Only time will tell. He's still getting Cheerios and apple sauce in his feed three times a day. And we're closely monitoring consumption levels to make sure he's not fading on us again.
Twice a week he's given a homeopathic treatment. I use the syringes as tear droppers (I'm not shooting him up!)
Plus a massage technique I learned from Dr. Twila Floyd years ago.
I believe in going all the way. Don't say you've tried 'everything' unless you truly have.
Axel reports that his vision may be a bit blurry, but that there's no infection inside his eye, which was the greatest fear from his eyeball puncture incident a couple weeks ago.

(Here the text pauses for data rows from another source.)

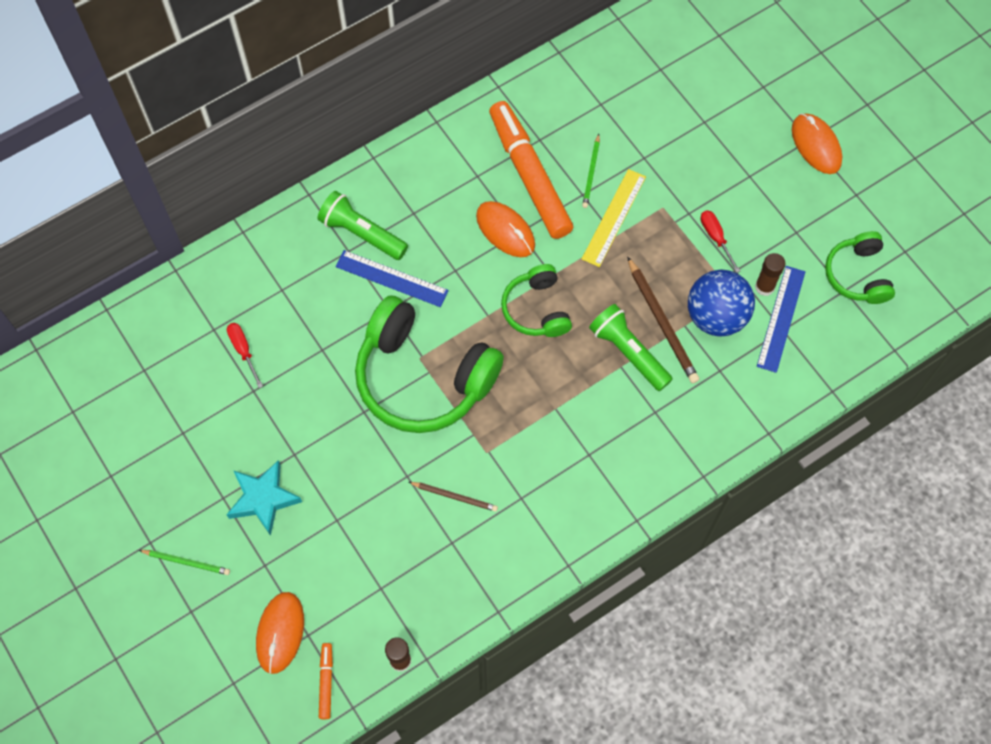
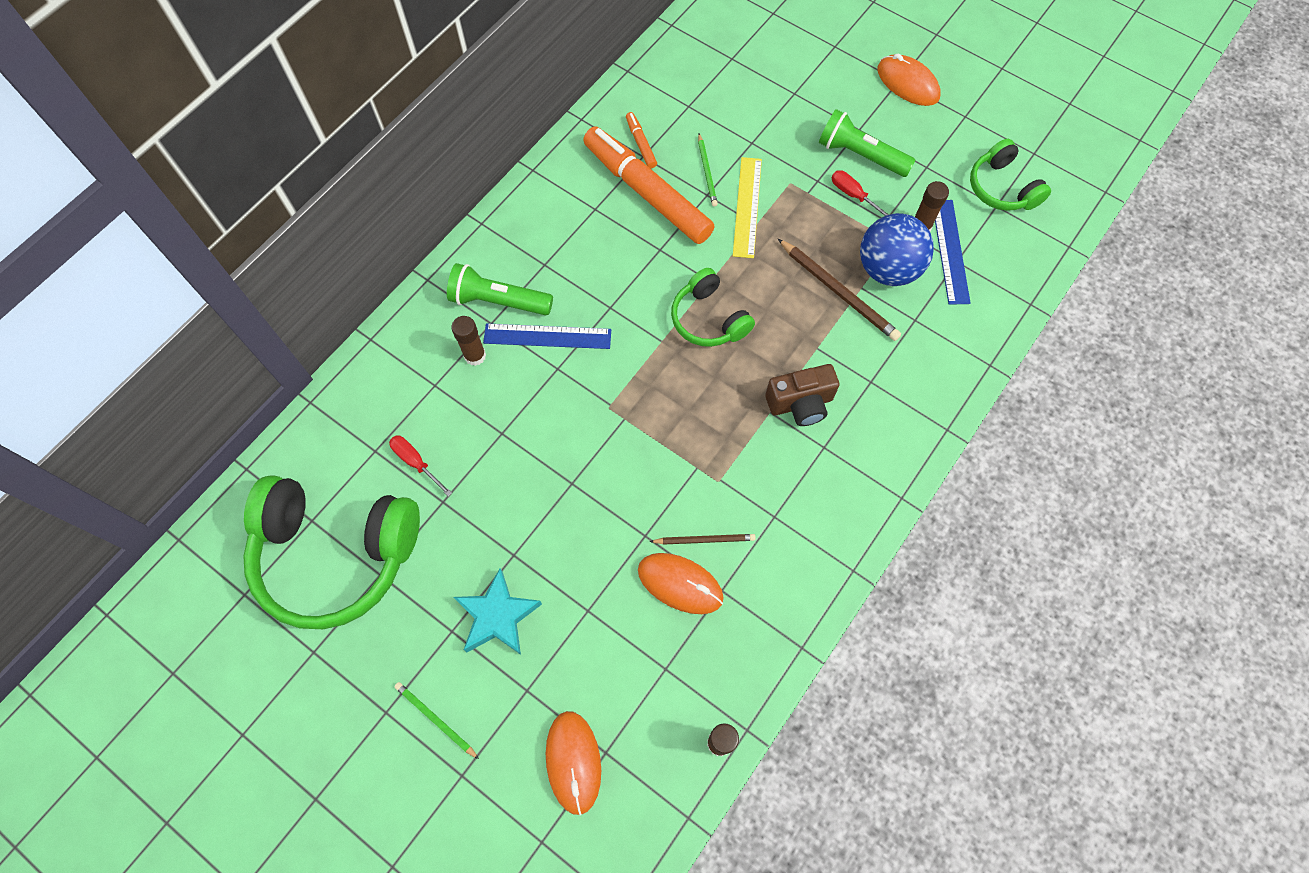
camera: 20 degrees left, 0 degrees up
(186, 562) = (436, 720): green pencil -> green pencil turned 135 degrees counterclockwise
(324, 275) = (475, 356): none -> brown glue stick
(326, 682) = (647, 799): orange marker -> orange marker (641, 143)
(423, 377) = (620, 426): green headphones -> green headphones (336, 555)
(505, 231) = (645, 252): orange mouse -> orange mouse (680, 584)
(585, 410) = (800, 404): none -> brown camera
(628, 352) = (818, 331): green flashlight -> green flashlight (860, 155)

My vision, on the other hand, has never been worse. I return for a checkup in two weeks and there'd better be a solution or another surgery waiting for me. I'm deducing that the repair work they did inside the eye before implanting the new lens hasn't healed according to plan and has caused the artificial lens to shift. Because my right eye sees great from the end of my nose to 1 ft. away. Then complete fuzz to about 200 ft. And the gap between 1 - 200 feet is pretty much human operating field! My left eye, which had the poorer vision to begin with is doing weird things to try to compensate. So, the left contact lens they gave me worked one day, but now makes my vision blurrier than when I'm without.
My patience is at its end. I have headaches by the end of the day from straining to see.
The triple vision produced by my right eye means that I see an object at 9, 3 and 6 o'clock positions forcing me to choose which one is the correct image.
Sometimes I choose wrong, like when I was cutting a tag off an item and bit my own hand with the scissors instead.
Putting keys into locks is another favorite pastime now requiring extra patience that is woefully disappearing.
Yet, I'm somehow managing to avoid tripping over roots when hurtling through the woods tethered to The Bomb.
See... there's always something to be grateful for.
Most grateful I am for the results of the first surgery, for it has taken care of the squished kidney problem. For half a year, I was in pain daily, my left leg would swell so much that by noon every day my shoes had to changed into roomier boots and my left pant leg would be uncomfortably tight. That's all in the past. And I feel great... so what if the vision is bad as long as the body has healed.
Maybe I'm meant to paint what I see and become a famous Impressionist artist.